The reason is because if you are wanting to build a large information system for the kinds of documents, and you want to be truly vendor neutral (which is not the same thing as saying that preferences and delivery-capabilities will not still play their part), and you want to encourage incremental, decentralized ad hoc and planned developments in particular mash-ups, then you need Permanent URLs (to prevent link rot), you need REST (for scale etc) and you need object-oriented (in the sense of bundling the methods for an object with the object itself, rather than having separate verb-based web services which implement a functional programming approach: OO here also including introspection so that when you have a resource you can query it to find the various operations available)

What would a concrete example be? Lets say we are a government and we have adopted PRESTO so all our legislatation is online with these kinds of permanent URLs including every numbered thing inside the legislation. Then we want to be able ask “What other laws reference Part 4 of this Act?” In PRESTO, we say “OK, the object here is Part 4, so we want to extend the URL for Part 4 to add a name which means the list of references.” So we would have a URL like http://www.eg.gov/laws/ChildProtectionAct1904/1993/Part4/Referenced so that this gives a new URL, hierarchically based on the object it was dependent on. What we don’t do is http://www.eg.gov/functions/getReferences?to=/laws/ChildProtectionAct1094/1993/Part4 (which is procedural/functional) and not http://www.eg.gov/laws/ChildProtectionAct1904/1993/Part4?query=Referenced (some people would think this is OK, I don’t have a particularly strong view at the moment.)

Now what happens when we try to access this resource, using an HTTP GET for example? Well, that depends entirely on what information that back-end has to go on. It might be an HTTP 404 error. It might be an HTML file with a list of links. It might be an XML file of XPaths. It is up to the client to cope with the data that is sent, not the server to send in a standard, universal format. But if we allow introspection, we can then ask the resource for a list of the resources available (and HTTP content negotiation can be used too, potentially.)

I guess a rule of thumb for a document system that conformed to this PRESTO approach would be that none of the URLs use # (which indicates that you are groping for information inside a system-dependent level of granularity rather than being system-neutral) or ? (which indicates that you are not treating every object you can think about as a resource in its own right that may itself have metadata and children.)

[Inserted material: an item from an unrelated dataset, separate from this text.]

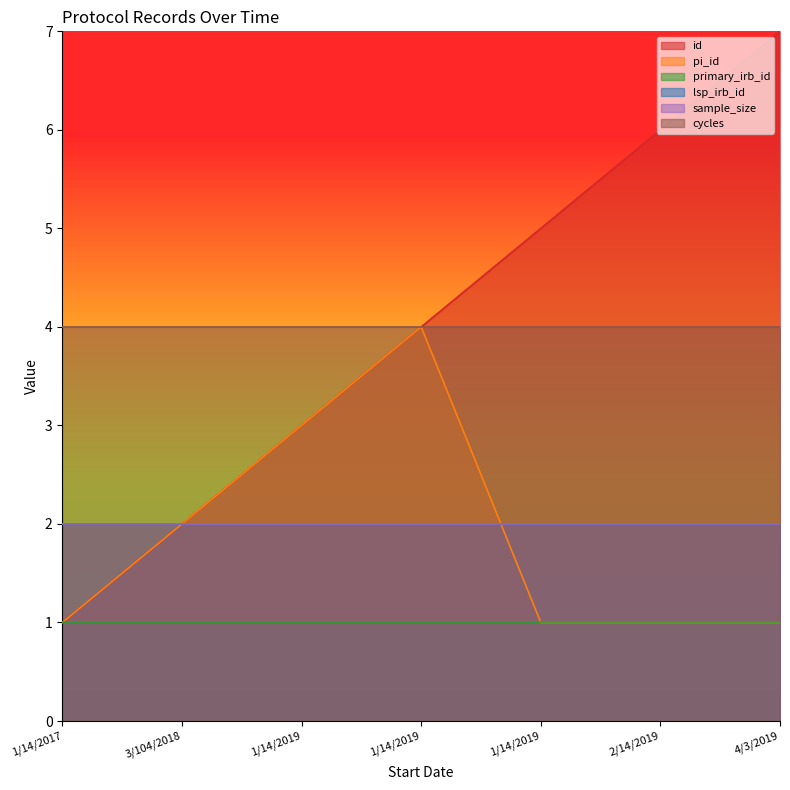

Which series has the largest total across all categories?

id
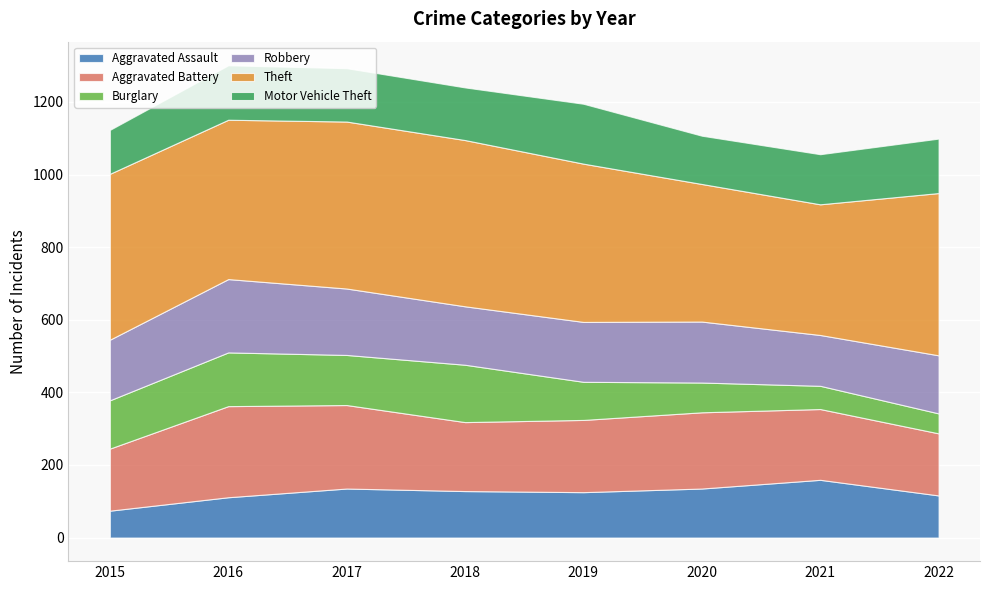

Which series changed the most between 2017 and 2022?

Burglary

As I have mentioned, I don’t want to claim that PRESTO is remotely new. However, for many people it is not remotely obvious until pointed out. We need to learn from the WWW that making information available is the pre-condition to building more interesting higher-level systems. In fact, the WWW has demonstrated this twice: first with HTML where as we got more HTML we started to get more imaginative use of links, systems like Google for example; but second with XML where it was only when there started to be enough information available in XML that AJAX took off.

Now I am not saying that there is no room for content management systems. But the ephemeral details of how and where a document is stored or composed should be hidden from the user, for this kind of public information.

You might say “But doesn’t your best-fit” approach mean that the system cannot guarantee to provide enough information to allow the automatic construction of effective legislation from amendment instructions?” And my answer is “Sure!”: however all it means is that you can build amended document compilation systems only when you have the base and amendments in a suitable form, and the bottom line is that often you don’t. So you want an infrastructure that allows graceful degradation.

Anyone can make a perfect system with perfect data! PRESTO decouples representations from resource identification. The particular details of how to form the permanent URLs, which methods are available, etc are the next level of question.